Using Raman Spectroscopy to Understand Phonon Modes of Semicondcting Ternary Nitrides

Heterovalent ternary nitride crystals have significant promise in their potential applications due to their unique band-structure engineering capabilities. These crystals are integrable with binary nitrides, which revolutionized the solid state lighting industry and, recently, have been shown to be efficient silicon replacements within power electronics. The cation sublattice ordering and the structural periodicity of ternary nitrides greatly impacts their band gaps and lattice constants. Raman microscopic spectral analysis of crystal lattices detects phonon modes to give insight into the cation ordering.
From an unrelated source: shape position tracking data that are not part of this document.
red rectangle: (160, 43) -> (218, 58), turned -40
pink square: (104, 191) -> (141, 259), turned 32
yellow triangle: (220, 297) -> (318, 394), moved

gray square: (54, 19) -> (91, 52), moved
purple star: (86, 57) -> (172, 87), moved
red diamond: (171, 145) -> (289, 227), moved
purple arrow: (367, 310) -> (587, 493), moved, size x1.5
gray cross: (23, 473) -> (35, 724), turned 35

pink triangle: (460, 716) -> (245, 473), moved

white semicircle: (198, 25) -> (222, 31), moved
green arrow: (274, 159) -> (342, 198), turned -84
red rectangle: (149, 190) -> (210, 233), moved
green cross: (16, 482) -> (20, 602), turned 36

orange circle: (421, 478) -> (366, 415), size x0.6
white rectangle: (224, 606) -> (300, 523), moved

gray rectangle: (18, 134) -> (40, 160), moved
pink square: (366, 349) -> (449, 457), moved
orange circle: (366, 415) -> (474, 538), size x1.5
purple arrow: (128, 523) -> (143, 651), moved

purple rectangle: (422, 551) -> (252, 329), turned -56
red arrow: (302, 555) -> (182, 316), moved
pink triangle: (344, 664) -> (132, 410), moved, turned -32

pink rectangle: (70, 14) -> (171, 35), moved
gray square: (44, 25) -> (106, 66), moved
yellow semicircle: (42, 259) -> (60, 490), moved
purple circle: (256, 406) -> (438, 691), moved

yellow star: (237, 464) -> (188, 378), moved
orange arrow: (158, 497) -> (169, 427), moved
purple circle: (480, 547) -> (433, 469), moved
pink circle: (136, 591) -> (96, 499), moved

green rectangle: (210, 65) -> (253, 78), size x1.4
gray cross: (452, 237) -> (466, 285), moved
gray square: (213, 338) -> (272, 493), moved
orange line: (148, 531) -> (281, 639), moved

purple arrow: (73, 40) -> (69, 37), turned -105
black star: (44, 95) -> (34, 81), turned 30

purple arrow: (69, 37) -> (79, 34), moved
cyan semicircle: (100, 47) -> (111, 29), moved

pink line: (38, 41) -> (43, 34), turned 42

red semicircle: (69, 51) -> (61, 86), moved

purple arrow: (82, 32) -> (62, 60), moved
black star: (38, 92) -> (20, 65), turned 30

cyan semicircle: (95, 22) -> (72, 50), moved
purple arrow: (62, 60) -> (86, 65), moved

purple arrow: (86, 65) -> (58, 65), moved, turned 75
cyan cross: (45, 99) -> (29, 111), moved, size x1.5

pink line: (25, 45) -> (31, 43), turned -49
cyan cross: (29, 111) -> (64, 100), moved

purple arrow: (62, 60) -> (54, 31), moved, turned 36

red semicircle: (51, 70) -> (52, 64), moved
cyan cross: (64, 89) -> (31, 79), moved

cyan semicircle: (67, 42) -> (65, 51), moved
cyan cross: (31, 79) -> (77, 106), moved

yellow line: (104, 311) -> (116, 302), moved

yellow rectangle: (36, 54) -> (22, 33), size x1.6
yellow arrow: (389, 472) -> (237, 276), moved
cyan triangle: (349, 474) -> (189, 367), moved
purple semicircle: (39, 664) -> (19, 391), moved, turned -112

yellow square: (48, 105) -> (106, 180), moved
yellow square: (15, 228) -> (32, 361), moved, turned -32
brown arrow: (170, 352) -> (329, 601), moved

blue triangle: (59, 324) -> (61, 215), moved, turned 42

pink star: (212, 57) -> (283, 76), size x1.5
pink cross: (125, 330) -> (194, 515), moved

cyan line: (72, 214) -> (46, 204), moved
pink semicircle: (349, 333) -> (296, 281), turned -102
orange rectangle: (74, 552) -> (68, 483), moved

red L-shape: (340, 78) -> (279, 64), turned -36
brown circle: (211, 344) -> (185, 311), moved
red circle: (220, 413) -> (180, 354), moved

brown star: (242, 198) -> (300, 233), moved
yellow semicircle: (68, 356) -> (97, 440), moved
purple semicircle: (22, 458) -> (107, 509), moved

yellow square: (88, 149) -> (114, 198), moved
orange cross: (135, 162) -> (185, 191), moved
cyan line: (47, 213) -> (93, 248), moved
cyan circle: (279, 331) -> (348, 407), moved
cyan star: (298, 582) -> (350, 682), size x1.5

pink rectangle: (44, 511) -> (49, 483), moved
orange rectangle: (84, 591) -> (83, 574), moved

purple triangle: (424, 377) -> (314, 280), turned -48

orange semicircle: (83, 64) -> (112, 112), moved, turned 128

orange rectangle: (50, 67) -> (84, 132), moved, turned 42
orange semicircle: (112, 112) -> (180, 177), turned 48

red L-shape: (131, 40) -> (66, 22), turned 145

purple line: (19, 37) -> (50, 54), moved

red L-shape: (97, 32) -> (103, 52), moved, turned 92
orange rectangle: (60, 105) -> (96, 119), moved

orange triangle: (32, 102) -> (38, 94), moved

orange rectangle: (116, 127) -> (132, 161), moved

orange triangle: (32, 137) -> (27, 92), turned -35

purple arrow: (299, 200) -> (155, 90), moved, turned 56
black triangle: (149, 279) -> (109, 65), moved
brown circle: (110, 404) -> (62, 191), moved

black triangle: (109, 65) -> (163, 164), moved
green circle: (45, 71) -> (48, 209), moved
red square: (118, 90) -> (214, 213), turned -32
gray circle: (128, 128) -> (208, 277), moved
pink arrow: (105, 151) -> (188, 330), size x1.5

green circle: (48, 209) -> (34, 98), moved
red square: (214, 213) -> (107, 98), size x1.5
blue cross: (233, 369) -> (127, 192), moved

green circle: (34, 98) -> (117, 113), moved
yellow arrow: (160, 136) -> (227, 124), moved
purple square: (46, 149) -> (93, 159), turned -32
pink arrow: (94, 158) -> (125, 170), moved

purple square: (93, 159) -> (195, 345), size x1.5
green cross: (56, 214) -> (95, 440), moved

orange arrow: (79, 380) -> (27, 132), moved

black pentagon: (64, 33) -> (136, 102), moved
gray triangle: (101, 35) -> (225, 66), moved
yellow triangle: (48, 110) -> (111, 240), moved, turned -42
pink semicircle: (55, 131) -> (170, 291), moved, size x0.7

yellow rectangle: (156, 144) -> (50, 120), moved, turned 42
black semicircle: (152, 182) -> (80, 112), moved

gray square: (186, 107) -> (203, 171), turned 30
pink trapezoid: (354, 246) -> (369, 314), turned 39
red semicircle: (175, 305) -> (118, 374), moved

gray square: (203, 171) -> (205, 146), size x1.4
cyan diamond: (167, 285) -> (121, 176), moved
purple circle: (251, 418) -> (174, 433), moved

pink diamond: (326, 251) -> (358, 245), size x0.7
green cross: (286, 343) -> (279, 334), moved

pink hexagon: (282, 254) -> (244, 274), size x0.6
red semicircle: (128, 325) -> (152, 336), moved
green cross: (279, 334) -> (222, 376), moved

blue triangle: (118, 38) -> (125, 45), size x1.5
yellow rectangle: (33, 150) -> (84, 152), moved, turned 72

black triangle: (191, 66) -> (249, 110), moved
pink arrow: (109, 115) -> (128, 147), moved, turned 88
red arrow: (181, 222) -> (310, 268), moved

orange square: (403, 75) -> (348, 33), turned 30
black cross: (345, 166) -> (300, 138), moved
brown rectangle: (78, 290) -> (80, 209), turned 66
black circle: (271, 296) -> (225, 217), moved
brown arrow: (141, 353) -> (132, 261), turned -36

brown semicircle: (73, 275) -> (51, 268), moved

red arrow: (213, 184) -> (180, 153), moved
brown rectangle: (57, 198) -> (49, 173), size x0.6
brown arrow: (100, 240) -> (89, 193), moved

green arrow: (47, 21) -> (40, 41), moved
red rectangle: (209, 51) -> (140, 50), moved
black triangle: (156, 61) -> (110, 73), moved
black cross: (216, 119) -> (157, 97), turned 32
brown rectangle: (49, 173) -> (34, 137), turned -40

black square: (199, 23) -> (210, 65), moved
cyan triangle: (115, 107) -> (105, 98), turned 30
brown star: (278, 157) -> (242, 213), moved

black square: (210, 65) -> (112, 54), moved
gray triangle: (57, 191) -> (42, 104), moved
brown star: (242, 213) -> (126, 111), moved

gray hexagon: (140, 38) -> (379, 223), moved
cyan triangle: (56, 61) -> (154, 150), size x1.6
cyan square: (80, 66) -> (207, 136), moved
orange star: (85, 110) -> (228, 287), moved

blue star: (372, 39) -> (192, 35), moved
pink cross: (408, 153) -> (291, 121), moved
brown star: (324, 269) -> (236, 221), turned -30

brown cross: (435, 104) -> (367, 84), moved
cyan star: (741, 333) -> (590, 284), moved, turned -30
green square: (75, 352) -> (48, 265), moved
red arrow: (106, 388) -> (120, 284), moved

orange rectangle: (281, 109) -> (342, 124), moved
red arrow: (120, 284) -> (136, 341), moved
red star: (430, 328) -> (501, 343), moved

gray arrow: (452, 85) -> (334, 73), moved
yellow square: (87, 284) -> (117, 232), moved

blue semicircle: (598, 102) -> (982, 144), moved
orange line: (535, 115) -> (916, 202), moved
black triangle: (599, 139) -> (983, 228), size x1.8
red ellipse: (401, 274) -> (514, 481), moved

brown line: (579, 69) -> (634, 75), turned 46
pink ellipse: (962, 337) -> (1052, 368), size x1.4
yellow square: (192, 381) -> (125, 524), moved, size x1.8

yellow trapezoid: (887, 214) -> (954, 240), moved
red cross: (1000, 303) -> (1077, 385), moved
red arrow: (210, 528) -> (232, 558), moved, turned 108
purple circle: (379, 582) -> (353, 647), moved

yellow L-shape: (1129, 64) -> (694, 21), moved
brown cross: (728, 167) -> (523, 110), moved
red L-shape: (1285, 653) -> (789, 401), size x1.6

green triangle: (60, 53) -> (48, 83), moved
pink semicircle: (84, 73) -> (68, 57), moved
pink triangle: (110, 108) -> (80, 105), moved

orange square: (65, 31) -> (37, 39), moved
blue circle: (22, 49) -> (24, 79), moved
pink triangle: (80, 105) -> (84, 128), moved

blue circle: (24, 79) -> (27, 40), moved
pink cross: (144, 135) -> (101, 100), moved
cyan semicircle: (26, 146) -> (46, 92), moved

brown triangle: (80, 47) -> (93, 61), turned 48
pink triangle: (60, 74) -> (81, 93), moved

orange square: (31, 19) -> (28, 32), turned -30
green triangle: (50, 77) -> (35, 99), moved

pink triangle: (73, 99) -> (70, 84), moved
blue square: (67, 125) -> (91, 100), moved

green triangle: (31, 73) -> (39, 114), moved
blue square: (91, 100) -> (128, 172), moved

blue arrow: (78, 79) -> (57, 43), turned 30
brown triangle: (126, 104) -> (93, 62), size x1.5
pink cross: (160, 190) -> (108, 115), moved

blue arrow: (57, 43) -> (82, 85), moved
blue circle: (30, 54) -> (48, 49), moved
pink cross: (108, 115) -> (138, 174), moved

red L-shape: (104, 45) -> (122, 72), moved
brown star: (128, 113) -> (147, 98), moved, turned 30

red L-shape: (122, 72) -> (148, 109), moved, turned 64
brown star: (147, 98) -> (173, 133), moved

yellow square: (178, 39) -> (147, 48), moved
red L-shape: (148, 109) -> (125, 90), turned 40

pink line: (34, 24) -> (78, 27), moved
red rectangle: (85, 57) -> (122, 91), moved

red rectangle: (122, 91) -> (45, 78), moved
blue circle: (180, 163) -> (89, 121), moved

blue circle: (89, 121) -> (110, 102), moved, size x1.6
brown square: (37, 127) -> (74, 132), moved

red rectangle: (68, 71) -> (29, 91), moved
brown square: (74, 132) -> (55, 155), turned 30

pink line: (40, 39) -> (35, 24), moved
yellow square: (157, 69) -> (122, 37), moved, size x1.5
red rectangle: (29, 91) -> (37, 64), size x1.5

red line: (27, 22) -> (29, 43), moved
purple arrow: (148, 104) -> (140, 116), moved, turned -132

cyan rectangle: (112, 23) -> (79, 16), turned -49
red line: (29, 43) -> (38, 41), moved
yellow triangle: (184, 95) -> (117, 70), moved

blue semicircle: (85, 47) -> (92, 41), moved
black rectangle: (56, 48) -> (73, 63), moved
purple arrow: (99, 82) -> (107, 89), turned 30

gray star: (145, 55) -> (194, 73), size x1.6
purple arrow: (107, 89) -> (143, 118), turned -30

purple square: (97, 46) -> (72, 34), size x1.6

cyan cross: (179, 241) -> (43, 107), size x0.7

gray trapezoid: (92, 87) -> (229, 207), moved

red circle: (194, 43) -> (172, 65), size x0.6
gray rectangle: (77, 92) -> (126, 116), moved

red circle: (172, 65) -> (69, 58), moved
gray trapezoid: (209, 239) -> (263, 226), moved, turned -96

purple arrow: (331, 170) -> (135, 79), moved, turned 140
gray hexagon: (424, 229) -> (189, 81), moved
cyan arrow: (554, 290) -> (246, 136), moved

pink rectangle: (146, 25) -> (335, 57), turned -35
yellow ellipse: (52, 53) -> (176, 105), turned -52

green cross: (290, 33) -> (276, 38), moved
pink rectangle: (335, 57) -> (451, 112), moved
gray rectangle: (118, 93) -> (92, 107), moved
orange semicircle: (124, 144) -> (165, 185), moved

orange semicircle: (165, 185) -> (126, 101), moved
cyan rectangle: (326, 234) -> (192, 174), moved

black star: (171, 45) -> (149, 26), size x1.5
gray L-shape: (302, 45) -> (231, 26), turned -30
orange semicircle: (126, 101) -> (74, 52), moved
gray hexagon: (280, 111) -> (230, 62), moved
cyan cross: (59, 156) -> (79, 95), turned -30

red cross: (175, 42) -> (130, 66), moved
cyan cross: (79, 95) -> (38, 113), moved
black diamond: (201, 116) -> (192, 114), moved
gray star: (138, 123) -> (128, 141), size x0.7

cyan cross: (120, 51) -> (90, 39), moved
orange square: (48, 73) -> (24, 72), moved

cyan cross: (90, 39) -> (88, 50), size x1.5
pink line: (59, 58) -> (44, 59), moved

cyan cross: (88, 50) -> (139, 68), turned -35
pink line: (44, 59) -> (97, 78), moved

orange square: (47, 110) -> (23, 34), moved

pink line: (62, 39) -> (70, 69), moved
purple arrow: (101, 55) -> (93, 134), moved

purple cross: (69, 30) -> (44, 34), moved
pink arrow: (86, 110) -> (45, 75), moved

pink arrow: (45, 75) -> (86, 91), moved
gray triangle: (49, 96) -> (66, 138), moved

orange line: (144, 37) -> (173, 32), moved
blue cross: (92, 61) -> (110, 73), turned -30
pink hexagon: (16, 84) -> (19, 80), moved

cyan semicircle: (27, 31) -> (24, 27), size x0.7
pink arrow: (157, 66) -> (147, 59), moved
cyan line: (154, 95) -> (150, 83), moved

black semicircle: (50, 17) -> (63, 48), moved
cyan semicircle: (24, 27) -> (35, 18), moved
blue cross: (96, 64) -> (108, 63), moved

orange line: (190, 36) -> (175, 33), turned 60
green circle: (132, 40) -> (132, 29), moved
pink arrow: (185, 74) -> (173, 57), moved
A Raman microscope is being constructed with an integrated fiber optic system between a BX60 Olympus confocal microscope, a laser, and a HoloSpec spectrometer; the inelastically scattered photons will be collected via an iDus 420 series CCD. The purpose of the microscope is to gain not only a spatial understanding of the samples by exploring the homogeneity of single crystal films on the micron scale, but also to image crystallites precipitated from and embedded within a solute metal alloy. Multiple crystals will be analyzed including synthesized MgSnN2 and materials structurally related to LiGaO2; various crystal recipes will be compared to explore the results of different growth procedures. These results may improve designs of future crystal growth methods to characterize and control the cation ordering within these materials.